I am not willing to say for certain that strikeouts would go down with expansion, but there is some evidence pointing in that direction. In looking at the graph above, the first round of expansion in 1961 and 1962 when baseball increased from 16 teams to 20 did little to curb strikeouts as rates rose slightly throughout the sixties. However, strikeout rates went down throughout the seventies when four teams were added in 1969 and two more in 1977. During this time the mound was lowered and the designated hitter was added to the American League which no doubt contributed, but adding six teams helped to dilute the talent base of the pitchers. The 1980s showed a small rise which leveled off somewhat after two more rounds of expansion in the 1990s. As Dave Cameron noted in the piece linked above, strikeout rates remained roughly the same from 1996-2007.
Correlating the time periods around expansion is not exactly convincing evidence, but logically the principle is sound. An argument could be made that adding a batch of hitters would make just as much of a difference as adding pitchers, but the talent level currently below the majors refutes that argument. In 2013, there were 165 pitchers who pitched at least 80 innings and 316 hitters who had at least 250 plate appearances. Below that pool are the players who would receive more innings and plate appearances were there expansion in baseball.
Using the ZiPS projections available at Fangraphs we can get a pretty good idea of how those players would be expected to perform at the major league level.

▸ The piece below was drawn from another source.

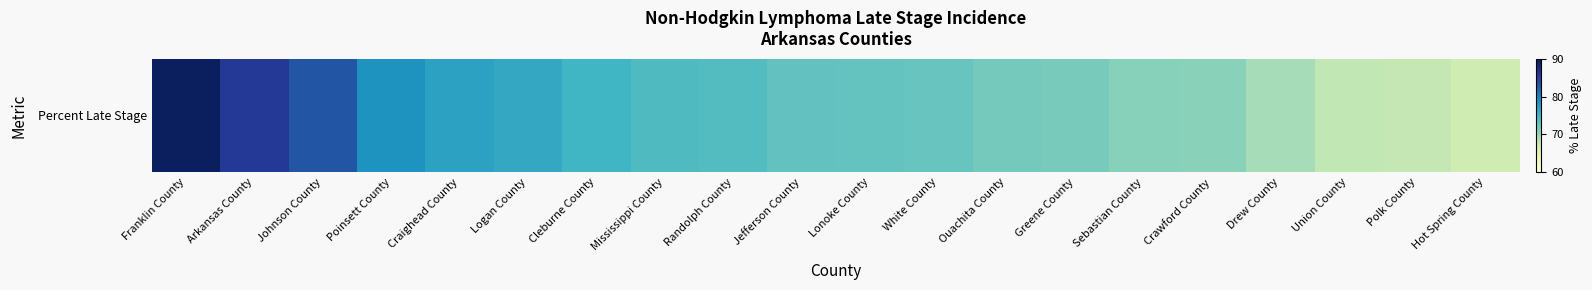

List the labels in order of value, largest first.

Franklin County, Arkansas County, Johnson County, Poinsett County, Craighead County, Logan County, Cleburne County, Mississippi County, Randolph County, Jefferson County, Lonoke County, White County, Ouachita County, Greene County, Sebastian County, Crawford County, Drew County, Union County, Polk County, Hot Spring County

Taking a look at the hitters, sorted by wOBA, hitters 325 through 375 are projected to strike out at a rate of 20.7% (the number is roughly one percent lower using only the first 25 players in that set). The number is in line with the current rate this year of 20.5%. Using the same tactic with pitchers, keeping 80 innings as the minimum and sorting by WAR (using K/9 as strikeout percentage is difficult to determine from the data), we find that pitchers 175 through 225 are projected to strike out roughly 6.7 hitters per nine innings. In 2014, the current K/9 rate is 7.9. Adding more pitchers may not make a huge dent in overall strikeout numbers, but it is a step in the right direction.

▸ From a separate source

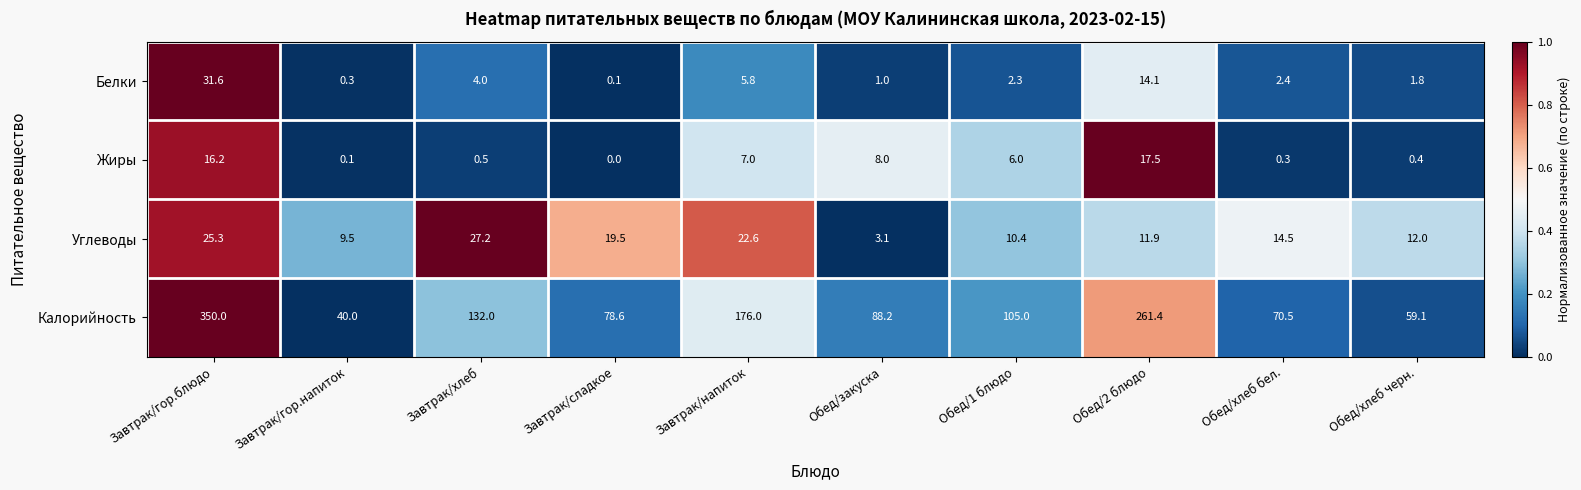

Between Завтрак/гор.блюдо and Завтрак/гор.напиток, which series saw the biggest shift?

Калорийность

Baseball has now matched it's longest drought without expansion since it began more than 50 years ago. There may be some concerns about diluting the talent level, but I am not overly concerned given the influx of talent this sport has seen over the previous decades from around the world. The glut of Tommy John surgeries are unfortunate, but they are also a reminder that pitchers now can continue careers where a generation ago they would have been cast aside. Bill James has said fans would scarcely notice the difference in the level of play with carefully managed expansion (see discussion here).

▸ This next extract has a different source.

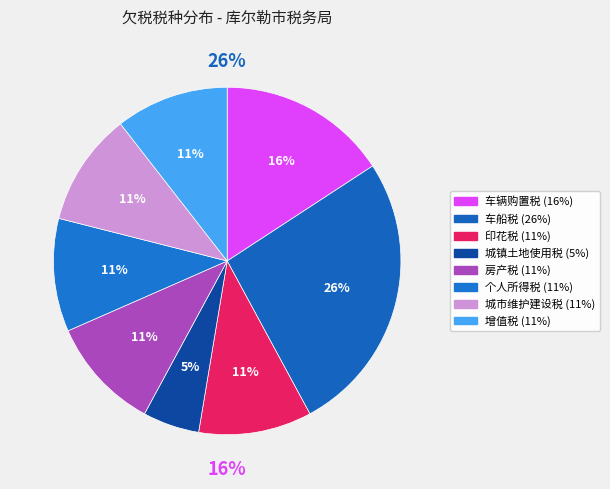

What is the smallest slice in the pie chart?

城镇土地使用税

Calling a better strike zone, lowering the mound, and deadening the ball are all options to increase the number of balls in play, but the simplest solution without changing how players play the game is to expand the number of teams and increase the number of pitchers in baseball. Unfortunately, it is also the most difficult solution to pull off. Adding new teams takes years and massive expenditures on facilities, but it would add incredible excitement to the game and one positive byproduct might be slowing down the increase in strikeouts we have seen over the past half-dozen seasons.